SET TASKS:
a) Name the activities that the model framework section groups together as commercial services.
b) Repeat part of the model framework section, starting at the words "This simplifying linearity" and stopping after "the next subsection.". Switch "literature" to "research".

DOCUMENT SEGMENT:
=-=-=

2.2 Model framework, decision variables and criteria

We investigate the framework of Europe 2020 (EU2020) policy targets in a diversity of scenarios about cooperation, accounting for policy-maker satisfaction and national preference. From the standard GP formulation outlined in Eqs. (1a)–(1c), we now provide details about the criteria \(f_i(X)\) for \(i=1\ldots 4\), the goals \( G_i\) for \(i=1\ldots 4\) and the feasible set \(X\in D\). In line with the above formulation , we introduce a linear model with 7 economic sectors and 4 criteria, calibrated with Eurostat data, namely the official accounting organization of the European Union. We are interested in the Pareto optimal allocation of workers in the context of EU2020 goals, and studying the possible benefits from supranational cooperation. Our model does not distinguish between skilled and unskilled workers and assumes full employment, i.e., the labour force is equal to total population. Moreover, there is perfect mobility of workers across sectors.

In a given country, \(X_j\) is the number of workers in the j-th economic sector and represents the associated decision variable. We denote the aggregation of information, communication, financial and insurance activities as commercial services, and the administrative, state, technical, scientific, education, health and social services as general services. Table 1 shows the economic sectors considered in the model. The economic sectors and aggregates considered in the model are presented in Table 1. The selection of our 7 economic sectors is closely related to previous macroeconomic GP models (notably San Cristóbal 2012; Jayaraman et al. 2015a) and fits the economic activity classification system NACE Rev. 2 developed by the European Union.

Table 1 Economic sectors considered in the model

According to the EU2020 objectives, we formulate a macroeconomic GP model which simultaneously considers four criteria presented in Table 2 below.

Table 2 Europe 2020 main sustainability criteria

We assume that each criterion is linear with respect to the decision variable \(X_j\):

$$\begin{aligned} F_1\left( X_1,X_2,\ldots ,\ X_7\right) =A_{11}X_1+A_{12}X_2+{\cdots +A}_{17}X_7 \end{aligned}$$
$$\begin{aligned} F_2\left( X_1,X_2,\ldots ,\ X_7\right) =A_{21}X_1+A_{22}X_2+{\cdots +A}_{27}X_7 \end{aligned}$$
$$\begin{aligned} F_3\left( X_1,X_2,\ldots ,\ X_7\right) =A_{31}X_1+A_{32}X_2+{\cdots +A}_{37}X_7 \end{aligned}$$
$$\begin{aligned} F_4\left( X_1,X_2,\ldots ,\ X_7\right) =A_{41}X_1+A_{42}X_2+{\cdots +A}_{47}X_7 \end{aligned}$$

This simplifying linearity assumption is consistent with the literature on economic and environmental policy design with MCDA (San Cristóbal 2012; Jayaraman et al. 2015b, 2017b, 2015a, 2017a; Vié et al. 2018). This follows the intuition that the total fulfilment of a given criterion (e.g., GHG emissions) is equal to the sum of the emissions of all economic sectors, each equal to the number of sectorial workers multiplied by the individual contribution to GHG emissions, defined in the next subsection.

=-=-=

DATA LINES:
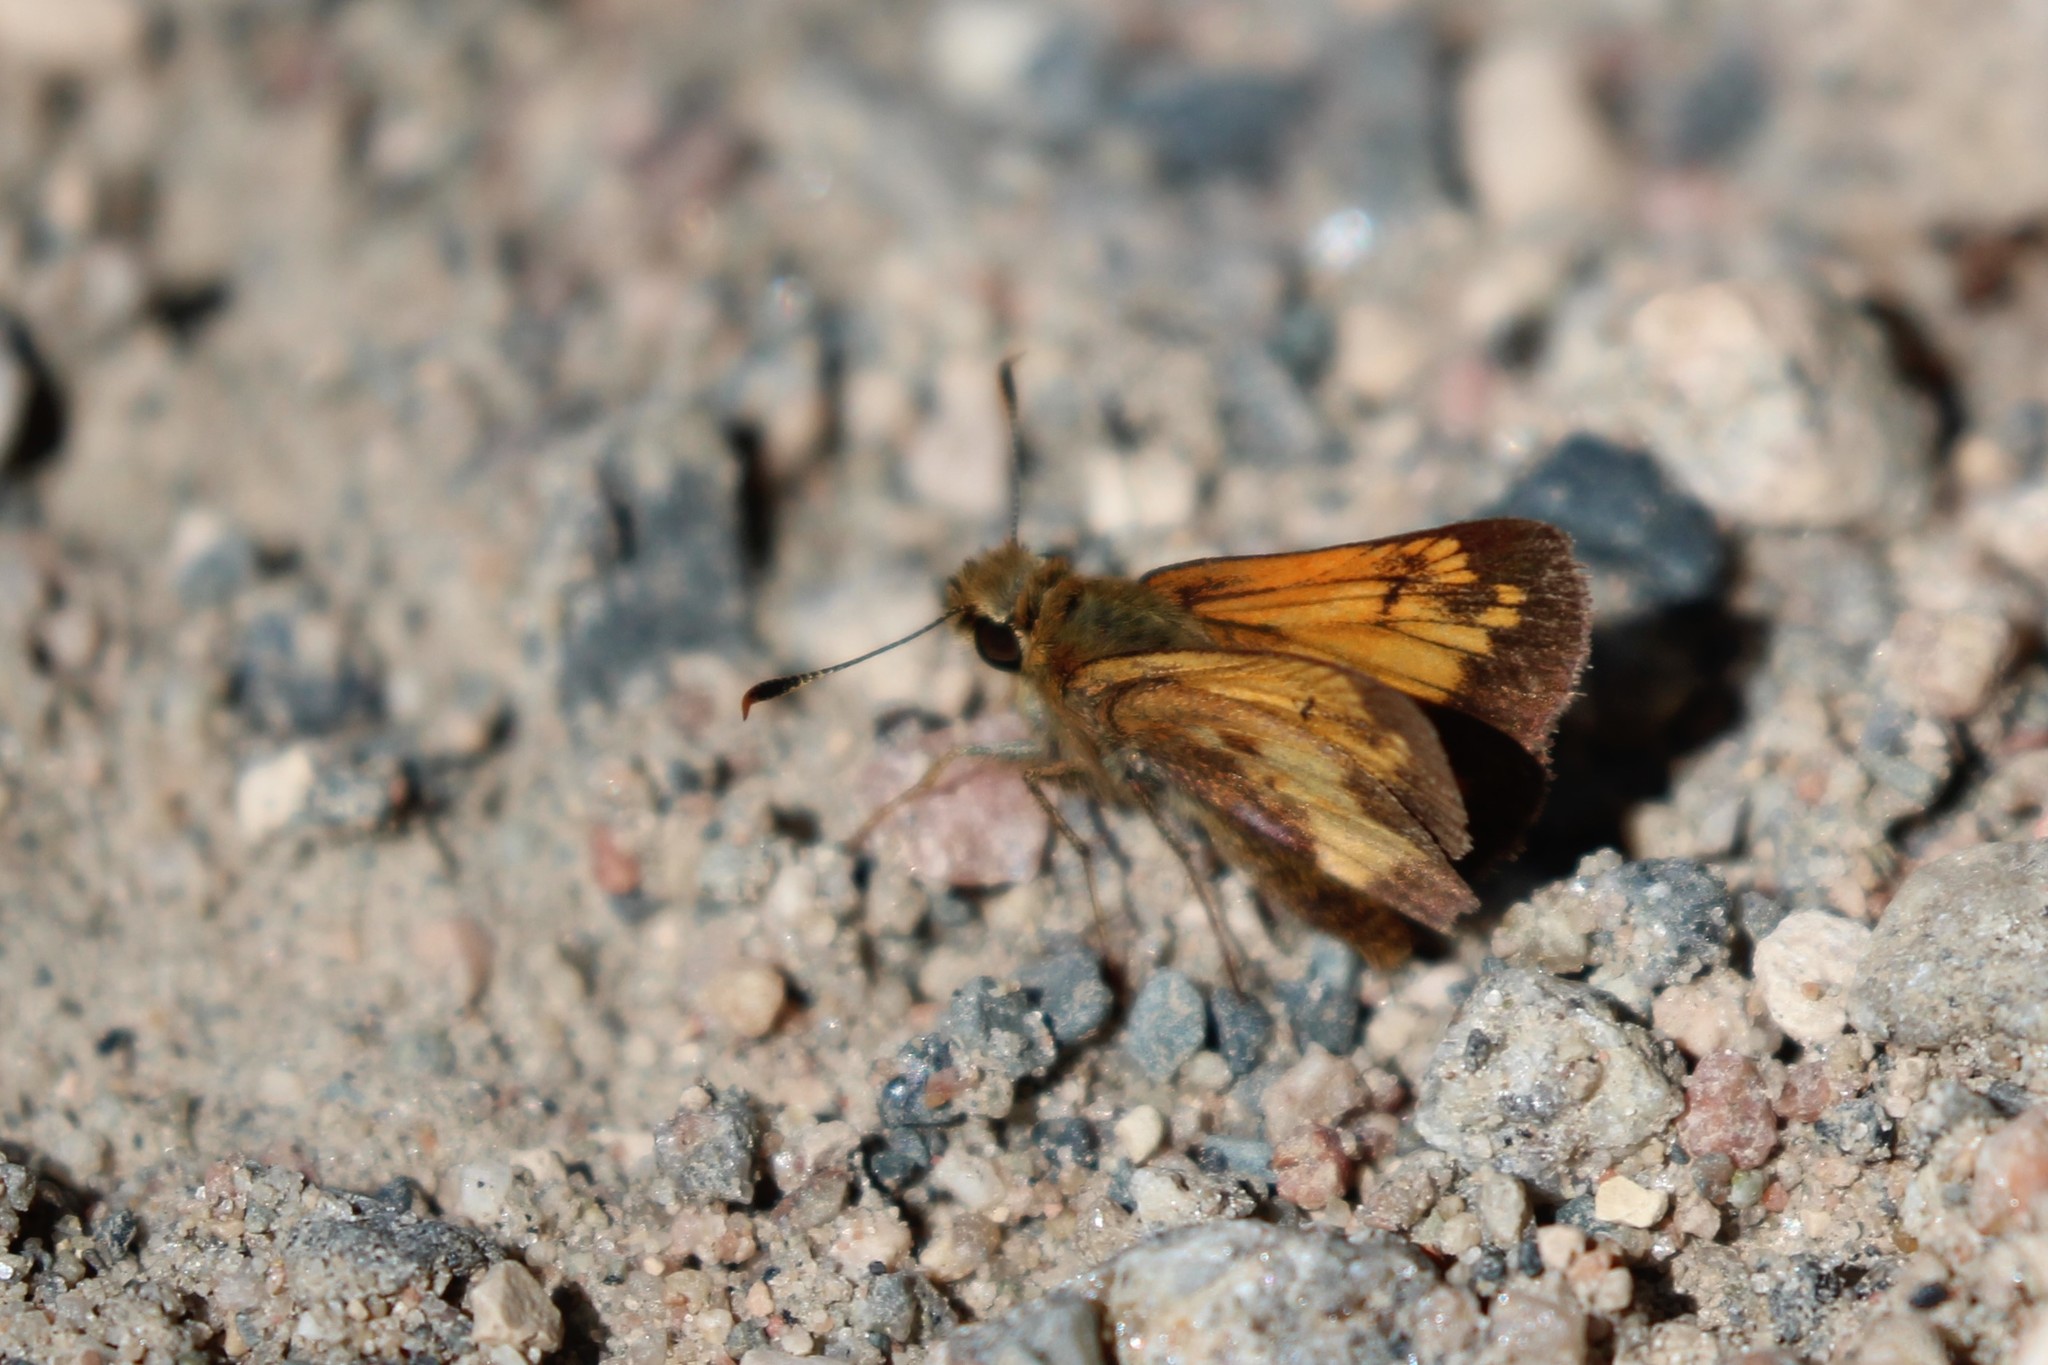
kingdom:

=-=-=

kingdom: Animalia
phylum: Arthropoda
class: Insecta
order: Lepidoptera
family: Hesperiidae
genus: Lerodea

=-=-=

SOLUTION SET:
a)
- Information
- Communication
- Financial activities
- Insurance activities

b)
This simplifying linearity assumption is consistent with the research on economic and environmental policy design with MCDA (San Cristóbal 2012; Jayaraman et al. 2015b, 2017b, 2015a, 2017a; Vié et al. 2018). This follows the intuition that the total fulfilment of a given criterion (e.g., GHG emissions) is equal to the sum of the emissions of all economic sectors, each equal to the number of sectorial workers multiplied by the individual contribution to GHG emissions, defined in the next subsection.